*Set exercise:* Continue the detect module documentation below from the point where it stops.

*Provided passage:*
Skip to content

Detect Module

The detect module provides character mention detection using alias-based regex matching.


Overview

This module handles:

  • Loading character alias dictionaries
  • Building word-boundary regex patterns
  • Detecting character mentions in dialogue text
  • Assigning confidence scores to matches

Functions

load_characters_csv(path)

Expected columns (exact): character_id, character_name, aliases, affiliation_primary, affiliation_detail, affiliation_changes, first_appearance_arc, role_type, estimated_importance

Source code in src/naruto_net/detect/mentions.py
def load_characters_csv(path: Path) -> list[Character]:
    """
    Expected columns (exact):
    character_id, character_name, aliases, affiliation_primary, affiliation_detail,
    affiliation_changes, first_appearance_arc, role_type, estimated_importance
    """
    out: list[Character] = []
    with path.open("r", encoding="utf-8-sig", newline="") as f:
        reader = csv.DictReader(f)
        for row in reader:
            aliases_raw = (row.get("aliases") or "").strip()
            aliases = [a.strip() for a in aliases_raw.split(",") if a.strip()]

            out.append(Character(
                character_id=(row.get("character_id") or "").strip(),
                character_name=(row.get("character_name") or "").strip(),
                aliases=aliases,
                affiliation_primary=(row.get("affiliation_primary") or "").strip(),
                affiliation_detail=(row.get("affiliation_detail") or "").strip(),
                affiliation_changes=(row.get("affiliation_changes") or "").strip(),
                first_appearance_arc=(row.get("first_appearance_arc") or "").strip(),
                role_type=(row.get("role_type") or "").strip(),
                estimated_importance=(row.get("estimated_importance") or "").strip(),
            ))

*Supplied data:*
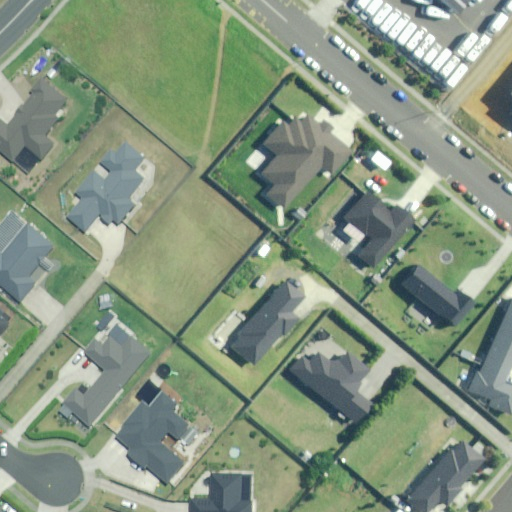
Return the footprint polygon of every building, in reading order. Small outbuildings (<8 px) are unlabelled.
[(434,0),(455,17),(468,0),(434,0)] [(67,100),(42,79),(2,125),(0,123),(0,150),(11,160),(25,143),(27,145),(41,156),(52,144),(42,135),(57,118),(53,115),(67,100)] [(329,125),(317,116),(307,129),(293,118),(286,128),(276,120),(257,144),(271,155),(257,172),(270,182),(260,196),(278,210),(315,162),(326,171),(341,151),(320,136),(329,125)] [(142,158),(123,143),(114,154),(109,150),(99,162),(110,171),(103,181),(91,171),(74,192),(81,198),(65,218),(84,232),(97,215),(106,222),(110,217),(119,224),(134,205),(127,199),(143,178),(133,170),(142,158)] [(406,219),(388,205),(382,212),(360,194),(340,219),(365,240),(352,256),(366,268),(406,219)] [(51,243),(25,223),(0,254),(0,287),(19,302),(34,282),(25,276),(51,243)] [(467,304),(451,291),(447,295),(409,263),(393,282),(447,328),(467,304)] [(292,299),(264,278),(209,350),(235,370),(263,334),(269,339),(284,320),(279,316),(292,299)] [(511,297),(507,295),(473,373),(471,372),(463,389),(485,399),(482,405),(503,415),(511,394),(511,389),(496,383),(508,355),(511,356),(511,297)] [(61,402),(88,425),(149,353),(130,336),(121,347),(108,337),(101,345),(95,339),(84,352),(106,370),(83,397),(73,388),(61,402)] [(344,424),(363,402),(346,387),(363,366),(346,351),(334,365),(315,348),(308,358),(300,351),(282,372),(344,424)] [(174,404),(160,392),(146,409),(139,402),(111,436),(128,450),(126,452),(144,468),(146,465),(166,482),(183,463),(158,442),(167,431),(176,438),(187,425),(169,410),(174,404)] [(444,449),(402,500),(417,511),(422,511),(433,500),(440,506),(455,488),(453,486),(476,458),(457,443),(449,453),(444,449)] [(189,499),(188,511),(252,511),(252,473),(209,473),(209,499),(189,499)]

*Right answer:*
    return out

build_alias_index(characters)

Return (alias, character_id) pairs sorted longest-first (prevents shadowing).

Source code in src/naruto_net/detect/mentions.py
def build_alias_index(characters: list[Character]) -> list[tuple[str, str]]:
    """Return (alias, character_id) pairs sorted longest-first (prevents shadowing)."""
    pairs: list[tuple[str, str]] = []
    for ch in characters:
        if ch.character_name:
            pairs.append((ch.character_name, ch.character_id))
        for a in ch.aliases:
            pairs.append((a, ch.character_id))
    pairs = [(a, cid) for a, cid in pairs if a and cid]
    pairs.sort(key=lambda x: len(x[0]), reverse=True)
    return pairs

detect_mentions(text, utterance_id, alias_index)

Deterministic alias matching with word boundaries + simple confidence heuristic.

Source code in src/naruto_net/detect/mentions.py
def detect_mentions(text: str, utterance_id: str, alias_index: list[tuple[str, str]]) -> list[Mention]:
    """Deterministic alias matching with word boundaries + simple confidence heuristic."""
    mentions: list[Mention] = []
    for alias, cid in alias_index:
        pat = r"\b" + re.escape(alias) + r"\b"
        for m in re.finditer(pat, text, flags=re.IGNORECASE):
            L = len(alias)
            confidence = 1.0 if L >= 6 else 0.85 if L >= 4 else 0.7
            mentions.append(Mention(
                utterance_id=utterance_id,
                character_id=cid,
                alias_matched=alias,
                start_char=m.start(),
                end_char=m.end(),
                confidence=confidence,
            ))
    return mentions

Usage Examples

Basic Character Detection

from naruto_net.detect.mentions import detect_characters, load_alias_dict

# Load alias mapping
alias_dict = load_alias_dict('data/character_aliases.json')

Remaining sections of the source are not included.